Великий писатель, Монтень, подобно Сен-Симону[13] или Рецу, смотрит на вещи прямо и, используя слова обиходные, тщательно отбирает те из них, которые точно передают его мысль. «Основа большинства смут в мире — грамматическая», — говорит он. Отец, лучший в мире из отцов, обучил его латыни еще в раннем детстве. И на протяжении всей своей жизни он не переставал читать древних авторов — историков, моралистов или поэтов. От них перенял он «полновесный и сочный язык, сильный своей естественностью… Когда я вижу, как выразительны эти славные формы, такие живые, такие глубокие, я не говорю — вот меткое слово, я говорю — вот меткая мысль».
Ибо только смысл освещает и производит слова. И тогда они не «ветер», но «плоть и кость». Подобно Горацию, которым он восхищается, Монтень не удовлетворяется первым словом, лежащим на поверхности, оно предало бы его. Он глядит глубже и проницательнее; ум его цепляет и рыщет в запасе слов и фигур, чтобы выразить себя. Монтень не располагает ресурсами латыни. Однако он находит достаточно выразительным и французский язык, ибо «нет ничего, о чем не скажешь на нашем охотничьем или военном жаргоне, это благодатная почва для заимствований».
Он знает, что живет в «диком крае», где нечасто встретишь человека, понимающего по-французски, но, когда он говорит себе: «Это слово здешнее, гасконское», — это его ничуть не смущает, даже напротив, ибо совершенство, к которому он стремится, — писать именно своим языком. Язык повседневный, обиходный — вот его орудие; пусть в нем попадаются фразы, краски которых потускнели от чересчур обыденного употребления; «это, — говорит Монтень, — ничуть не притупляет их вкуса для человека с острым нюхом», а у него нюх острый, поскольку он поэт в той же мере, что и философ.
Конкретное и выразительное народное слово ему всегда больше по вкусу, чем слово ученое, и лучше всего он выражает свою мысль образами. К примеру, когда он хочет сказать, что настоящий врач должен был бы сам переболеть всеми болезнями, чтобы правильно судить о них: «Такому врачу я бы доверился, ибо все прочие, руководя нами, уподобляются тому человеку, который рисует моря, корабли, гавани, сидя за своим столом и в полной безопасности водя перед собой взад и вперед игрушечный кораблик… Они описывают наши болезни, как городской глашатай, выкрикивающий приметы сбежавшей лошади или собаки: такой-то масти шерсть, такой-то рост, такие-то уши, — покажите им настоящего больного, и они не распознают болезни…» Сам он говорит только о том, что видел или прочел.
Монтень несколько кокетничает, отказываясь быть моралистом, который пишет ученые труды. Он тешится длиннотами, отклонениями, «прыжками и всякого рода курбетами», анекдотами, нередко весьма далекими от сюжета, как, например, в главе «О хромых», где хромцы и хромоножки появляются лишь в самом конце, да и то только в связи с их особым пылом в любовных утехах.

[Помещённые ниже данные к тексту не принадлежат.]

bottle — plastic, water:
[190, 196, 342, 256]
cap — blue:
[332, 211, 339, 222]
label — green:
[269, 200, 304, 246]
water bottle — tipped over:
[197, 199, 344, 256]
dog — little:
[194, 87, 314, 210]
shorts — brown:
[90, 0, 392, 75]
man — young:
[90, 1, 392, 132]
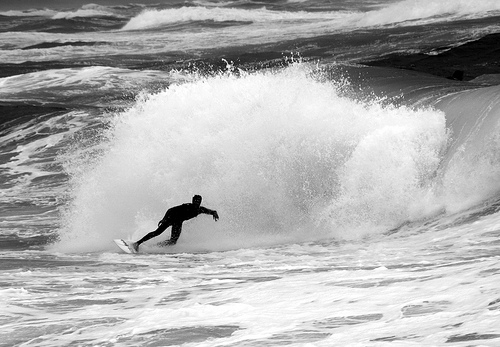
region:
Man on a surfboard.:
[108, 164, 311, 268]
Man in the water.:
[103, 158, 313, 287]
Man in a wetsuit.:
[66, 157, 229, 274]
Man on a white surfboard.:
[94, 181, 221, 251]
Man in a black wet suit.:
[108, 159, 254, 318]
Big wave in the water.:
[65, 36, 474, 346]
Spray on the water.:
[98, 54, 444, 169]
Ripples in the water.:
[122, 229, 345, 342]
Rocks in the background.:
[375, 30, 486, 71]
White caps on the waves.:
[76, 277, 295, 326]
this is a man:
[141, 183, 220, 242]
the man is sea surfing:
[131, 187, 221, 251]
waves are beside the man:
[263, 63, 403, 189]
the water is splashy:
[221, 77, 319, 192]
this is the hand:
[198, 204, 222, 224]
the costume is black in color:
[169, 205, 196, 220]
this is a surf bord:
[112, 234, 137, 251]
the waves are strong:
[258, 60, 454, 160]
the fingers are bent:
[212, 210, 219, 220]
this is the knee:
[165, 232, 182, 247]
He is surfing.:
[104, 178, 234, 265]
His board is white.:
[100, 217, 127, 252]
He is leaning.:
[113, 174, 206, 265]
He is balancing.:
[98, 183, 213, 288]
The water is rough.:
[10, 9, 486, 344]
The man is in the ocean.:
[8, 11, 498, 338]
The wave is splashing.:
[27, 28, 479, 344]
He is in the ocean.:
[6, 2, 496, 342]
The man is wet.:
[95, 169, 238, 272]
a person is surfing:
[84, 160, 326, 295]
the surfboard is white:
[93, 199, 173, 281]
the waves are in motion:
[62, 32, 445, 278]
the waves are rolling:
[274, 17, 491, 299]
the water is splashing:
[60, 106, 352, 273]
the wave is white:
[70, 53, 429, 336]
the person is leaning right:
[102, 185, 235, 283]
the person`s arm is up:
[160, 171, 237, 267]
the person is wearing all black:
[120, 183, 233, 257]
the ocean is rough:
[12, 1, 443, 268]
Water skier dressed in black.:
[134, 193, 224, 255]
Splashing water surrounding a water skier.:
[68, 71, 452, 246]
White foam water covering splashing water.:
[178, 281, 495, 333]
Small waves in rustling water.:
[16, 91, 124, 108]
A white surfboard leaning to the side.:
[115, 235, 138, 256]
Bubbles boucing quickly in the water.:
[172, 28, 321, 38]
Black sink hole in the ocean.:
[408, 40, 498, 89]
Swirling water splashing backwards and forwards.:
[39, 20, 467, 185]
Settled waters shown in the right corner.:
[414, 303, 498, 333]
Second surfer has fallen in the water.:
[447, 65, 468, 77]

Поначалу его книга была книгой неутомимого читателя греческих и латинских авторов, извлечения из которых он классифицировал по их сюжетам. Словом, это была огромная картотека, снабженная комментарием. Но чем дальше, тем явственнее он обнаруживал, что самое живое удовольствие он получает от писания, когда извлекает наблюдения из глубин своего «я». Первая книга «Опытов» многим обязана Плутарху, Сенеке и другим прославленным мыслителям: вторая и третья, хотя они и нашпигованы цитатами, обязаны лучшими страницами только самому Монтеню.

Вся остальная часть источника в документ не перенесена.